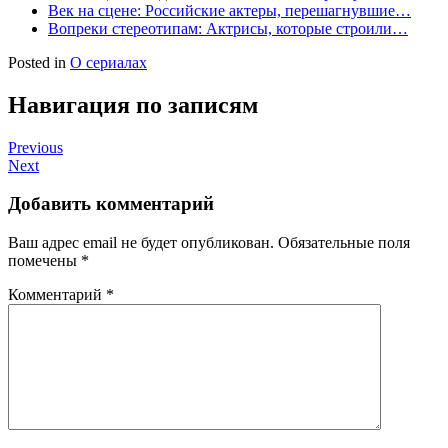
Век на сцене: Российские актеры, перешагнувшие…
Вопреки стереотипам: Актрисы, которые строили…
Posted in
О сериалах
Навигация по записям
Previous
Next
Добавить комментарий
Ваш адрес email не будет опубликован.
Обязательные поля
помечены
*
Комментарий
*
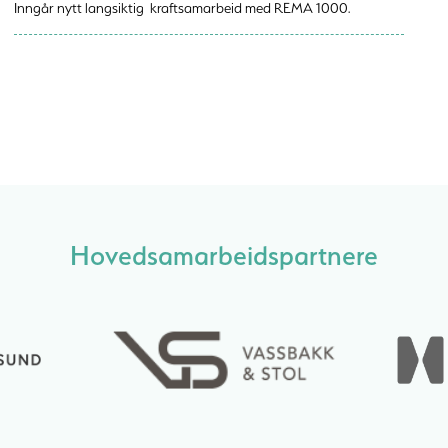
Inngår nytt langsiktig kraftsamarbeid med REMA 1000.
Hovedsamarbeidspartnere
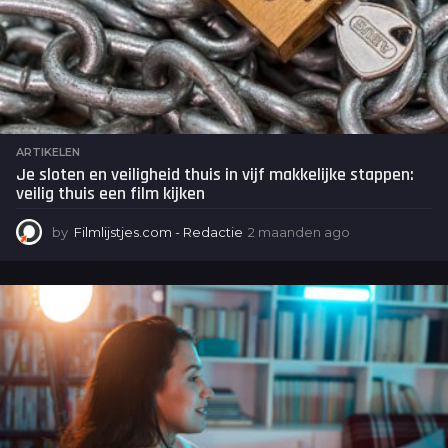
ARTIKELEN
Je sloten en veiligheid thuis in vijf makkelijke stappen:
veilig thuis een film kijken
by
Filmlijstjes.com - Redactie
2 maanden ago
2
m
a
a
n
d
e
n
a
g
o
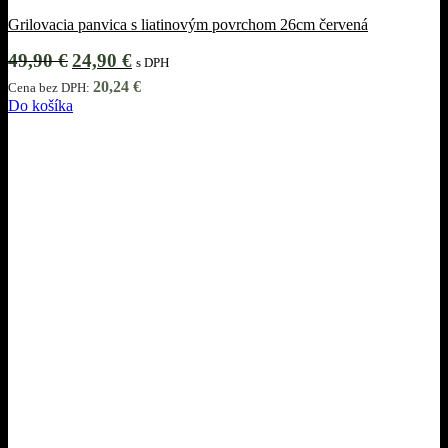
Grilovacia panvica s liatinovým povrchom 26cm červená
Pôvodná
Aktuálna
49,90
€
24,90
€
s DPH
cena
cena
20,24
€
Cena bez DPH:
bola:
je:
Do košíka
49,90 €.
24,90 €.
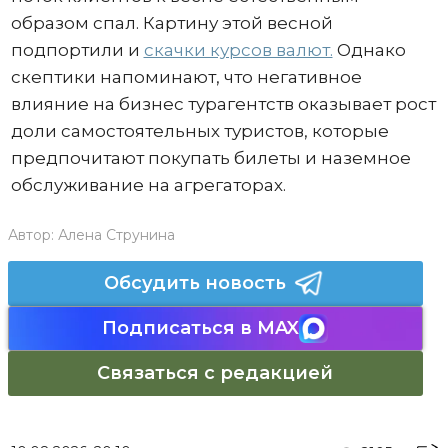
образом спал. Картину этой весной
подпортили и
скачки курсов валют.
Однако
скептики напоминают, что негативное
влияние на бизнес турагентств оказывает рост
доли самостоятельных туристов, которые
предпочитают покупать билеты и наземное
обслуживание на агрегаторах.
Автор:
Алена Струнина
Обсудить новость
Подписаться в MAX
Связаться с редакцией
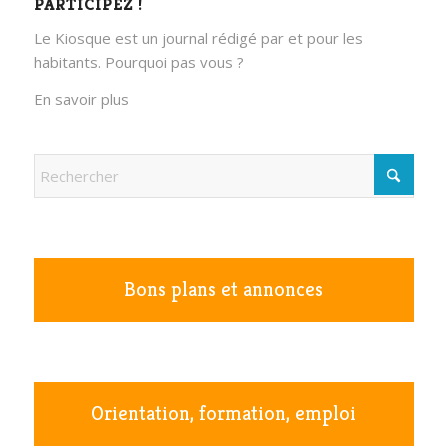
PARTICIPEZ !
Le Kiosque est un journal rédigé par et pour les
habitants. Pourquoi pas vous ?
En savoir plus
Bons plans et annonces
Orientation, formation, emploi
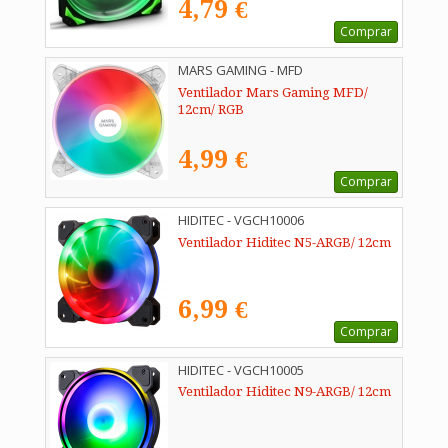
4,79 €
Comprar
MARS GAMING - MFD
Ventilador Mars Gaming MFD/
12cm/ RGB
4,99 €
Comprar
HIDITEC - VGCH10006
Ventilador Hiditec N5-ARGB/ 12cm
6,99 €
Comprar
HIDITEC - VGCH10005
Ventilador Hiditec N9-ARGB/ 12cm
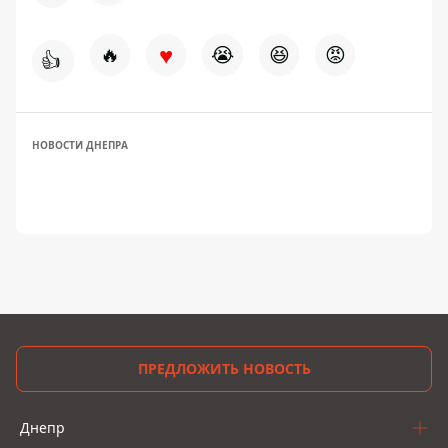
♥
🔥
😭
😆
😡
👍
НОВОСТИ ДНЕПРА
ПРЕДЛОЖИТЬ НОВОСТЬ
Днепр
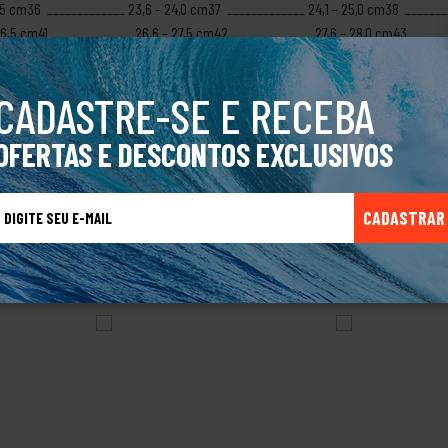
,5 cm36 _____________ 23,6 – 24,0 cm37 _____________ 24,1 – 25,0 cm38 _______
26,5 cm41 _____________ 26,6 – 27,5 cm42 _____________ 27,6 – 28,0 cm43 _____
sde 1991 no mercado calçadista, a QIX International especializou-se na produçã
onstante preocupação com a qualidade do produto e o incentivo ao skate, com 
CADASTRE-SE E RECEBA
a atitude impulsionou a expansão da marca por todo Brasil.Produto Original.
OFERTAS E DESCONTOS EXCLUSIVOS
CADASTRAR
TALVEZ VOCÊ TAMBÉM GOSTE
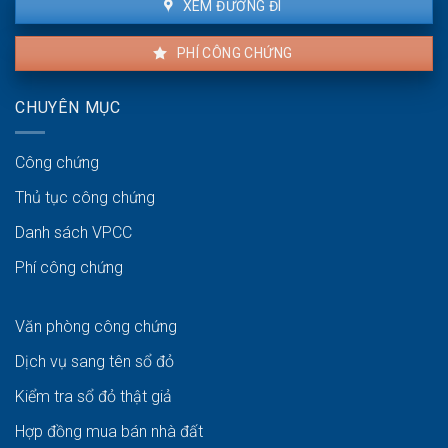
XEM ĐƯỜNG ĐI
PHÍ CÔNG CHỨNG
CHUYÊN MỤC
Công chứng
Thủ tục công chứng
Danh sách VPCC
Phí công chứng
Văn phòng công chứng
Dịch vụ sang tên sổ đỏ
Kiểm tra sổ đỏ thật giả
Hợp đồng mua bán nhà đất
┄┄┄┄┄┄┄┄┄┄
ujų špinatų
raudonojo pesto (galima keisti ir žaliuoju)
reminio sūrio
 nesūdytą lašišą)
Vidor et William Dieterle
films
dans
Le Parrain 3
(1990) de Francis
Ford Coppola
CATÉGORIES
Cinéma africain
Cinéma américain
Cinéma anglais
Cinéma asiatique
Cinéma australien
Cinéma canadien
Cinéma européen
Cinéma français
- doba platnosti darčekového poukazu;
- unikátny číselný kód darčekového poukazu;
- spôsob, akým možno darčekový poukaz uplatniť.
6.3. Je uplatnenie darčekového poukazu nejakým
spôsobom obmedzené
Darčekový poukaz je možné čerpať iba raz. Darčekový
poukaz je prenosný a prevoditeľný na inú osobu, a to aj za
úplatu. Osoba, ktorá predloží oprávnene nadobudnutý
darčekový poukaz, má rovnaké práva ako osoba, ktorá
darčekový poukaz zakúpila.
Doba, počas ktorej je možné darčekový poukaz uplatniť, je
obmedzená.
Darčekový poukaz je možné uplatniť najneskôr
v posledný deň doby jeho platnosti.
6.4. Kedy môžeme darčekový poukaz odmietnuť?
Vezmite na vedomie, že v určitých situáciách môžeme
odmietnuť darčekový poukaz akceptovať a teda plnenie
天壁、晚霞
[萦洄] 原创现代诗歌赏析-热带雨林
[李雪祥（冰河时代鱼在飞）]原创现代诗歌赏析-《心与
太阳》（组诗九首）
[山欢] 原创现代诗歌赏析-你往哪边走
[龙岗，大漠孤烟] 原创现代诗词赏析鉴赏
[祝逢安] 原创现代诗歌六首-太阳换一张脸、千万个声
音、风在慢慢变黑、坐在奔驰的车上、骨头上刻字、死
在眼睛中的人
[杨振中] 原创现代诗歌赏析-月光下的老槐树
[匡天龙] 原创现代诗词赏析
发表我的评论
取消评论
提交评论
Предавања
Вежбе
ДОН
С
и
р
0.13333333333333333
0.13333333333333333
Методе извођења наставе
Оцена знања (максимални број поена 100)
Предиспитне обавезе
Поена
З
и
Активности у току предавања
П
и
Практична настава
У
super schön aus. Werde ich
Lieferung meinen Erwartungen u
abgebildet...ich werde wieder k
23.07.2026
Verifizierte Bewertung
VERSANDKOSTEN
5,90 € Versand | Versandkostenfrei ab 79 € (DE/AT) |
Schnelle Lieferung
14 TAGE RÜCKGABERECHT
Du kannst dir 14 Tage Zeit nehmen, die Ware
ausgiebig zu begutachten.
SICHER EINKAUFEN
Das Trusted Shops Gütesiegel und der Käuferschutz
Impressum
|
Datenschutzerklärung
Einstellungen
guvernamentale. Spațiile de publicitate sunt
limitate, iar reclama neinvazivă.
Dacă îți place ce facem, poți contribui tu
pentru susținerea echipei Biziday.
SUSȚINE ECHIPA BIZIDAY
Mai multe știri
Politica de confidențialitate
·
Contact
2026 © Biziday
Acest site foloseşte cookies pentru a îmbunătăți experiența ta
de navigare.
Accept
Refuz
┄┄┄┄┄┄┄┄┄┄
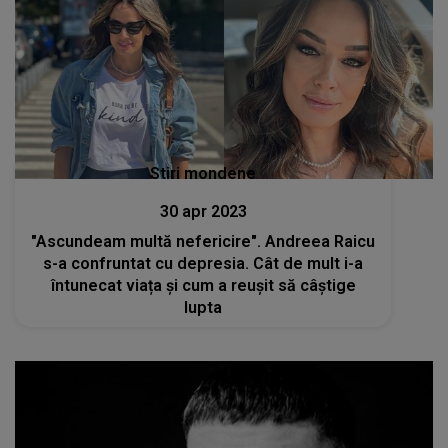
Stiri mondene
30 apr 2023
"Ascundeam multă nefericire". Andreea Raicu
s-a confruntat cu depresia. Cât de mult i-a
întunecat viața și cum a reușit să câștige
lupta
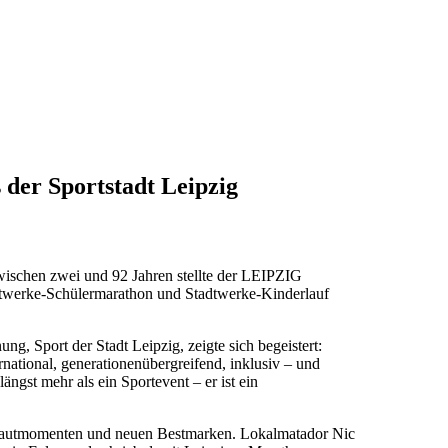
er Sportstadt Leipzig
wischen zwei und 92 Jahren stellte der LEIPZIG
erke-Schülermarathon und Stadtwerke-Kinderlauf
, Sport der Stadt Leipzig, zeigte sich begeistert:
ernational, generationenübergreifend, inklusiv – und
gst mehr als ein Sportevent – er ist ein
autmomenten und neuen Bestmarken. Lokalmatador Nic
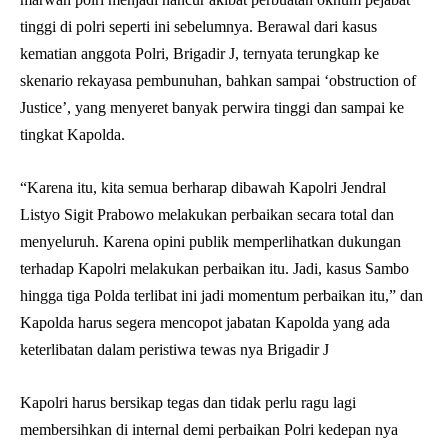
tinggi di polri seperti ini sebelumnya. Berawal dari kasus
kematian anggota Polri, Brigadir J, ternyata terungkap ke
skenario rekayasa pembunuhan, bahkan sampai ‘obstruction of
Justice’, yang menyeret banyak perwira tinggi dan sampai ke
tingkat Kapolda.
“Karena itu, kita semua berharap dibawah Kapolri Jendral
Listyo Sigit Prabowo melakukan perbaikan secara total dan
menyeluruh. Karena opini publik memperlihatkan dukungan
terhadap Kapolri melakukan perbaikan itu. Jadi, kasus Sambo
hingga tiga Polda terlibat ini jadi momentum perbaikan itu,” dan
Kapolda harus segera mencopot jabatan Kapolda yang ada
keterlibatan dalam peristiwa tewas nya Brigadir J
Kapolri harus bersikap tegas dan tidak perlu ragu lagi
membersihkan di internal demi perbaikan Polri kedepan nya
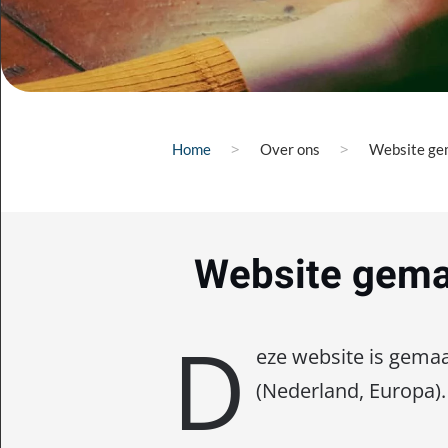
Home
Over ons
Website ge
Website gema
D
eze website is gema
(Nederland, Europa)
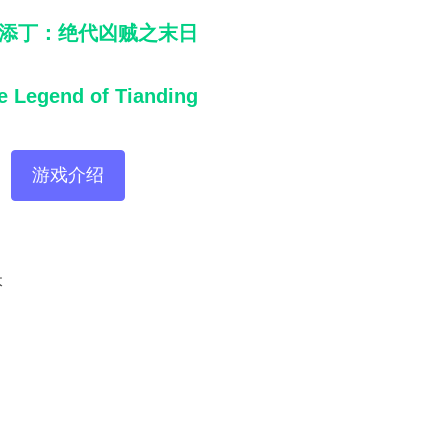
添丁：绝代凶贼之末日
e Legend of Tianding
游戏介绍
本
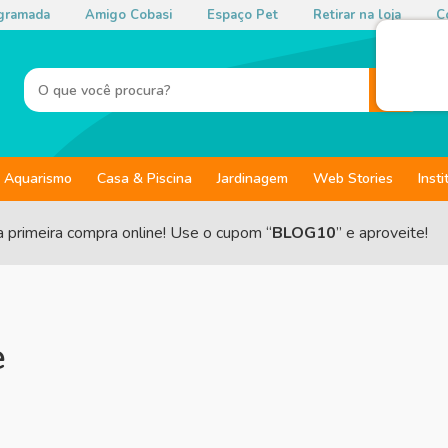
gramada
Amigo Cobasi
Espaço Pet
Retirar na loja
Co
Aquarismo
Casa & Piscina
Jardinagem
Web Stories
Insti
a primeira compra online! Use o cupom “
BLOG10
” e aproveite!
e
┄┄┄┄┄┄┄┄┄┄
§ WORK REQUEST
Revise the rows between the lines holding "Inngår nytt langsiktig" and "Hợp đồng mua bán nhà đất", inclusive, so that "Comprar" becomes "Añadir al carrito" and everything else stays unchanged. Leave the pictures out of the answer.

§ WRITTEN ANSWER
Inngår nytt langsiktig kraftsamarbeid med REMA 1000.
Hovedsamarbeidspartnere
ARTIKELEN
Je sloten en veiligheid thuis in vijf makkelijke stappen:
veilig thuis een film kijken
by
Filmlijstjes.com - Redactie
2 maanden ago
2
m
a
a
n
d
e
n
a
g
o
Grilovacia panvica s liatinovým povrchom 26cm červená
Pôvodná
Aktuálna
49,90
€
24,90
€
s DPH
cena
cena
20,24
€
Cena bez DPH:
bola:
je:
Do košíka
49,90 €.
24,90 €.
образом спал. Картину этой весной
подпортили и
скачки курсов валют.
Однако
скептики напоминают, что негативное
влияние на бизнес турагентств оказывает рост
доли самостоятельных туристов, которые
предпочитают покупать билеты и наземное
обслуживание на агрегаторах.
Автор:
Алена Струнина
Обсудить новость
Подписаться в MAX
Связаться с редакцией
PARTICIPEZ !
Le Kiosque est un journal rédigé par et pour les
habitants. Pourquoi pas vous ?
En savoir plus
Bons plans et annonces
Orientation, formation, emploi
4,79 €
Añadir al carrito
MARS GAMING - MFD
Ventilador Mars Gaming MFD/
12cm/ RGB
4,99 €
Añadir al carrito
HIDITEC - VGCH10006
Ventilador Hiditec N5-ARGB/ 12cm
6,99 €
Añadir al carrito
HIDITEC - VGCH10005
Ventilador Hiditec N9-ARGB/ 12cm
♥
🔥
😭
😆
😡
👍
НОВОСТИ ДНЕПРА
ПРЕДЛОЖИТЬ НОВОСТЬ
Днепр
,5 cm36 _____________ 23,6 – 24,0 cm37 _____________ 24,1 – 25,0 cm38 _______
26,5 cm41 _____________ 26,6 – 27,5 cm42 _____________ 27,6 – 28,0 cm43 _____
sde 1991 no mercado calçadista, a QIX International especializou-se na produçã
onstante preocupação com a qualidade do produto e o incentivo ao skate, com 
CADASTRE-SE E RECEBA
a atitude impulsionou a expansão da marca por todo Brasil.Produto Original.
OFERTAS E DESCONTOS EXCLUSIVOS
CADASTRAR
TALVEZ VOCÊ TAMBÉM GOSTE
XEM ĐƯỜNG ĐI
PHÍ CÔNG CHỨNG
CHUYÊN MỤC
Công chứng
Thủ tục công chứng
Danh sách VPCC
Phí công chứng
Văn phòng công chứng
Dịch vụ sang tên sổ đỏ
Kiểm tra sổ đỏ thật giả
Hợp đồng mua bán nhà đất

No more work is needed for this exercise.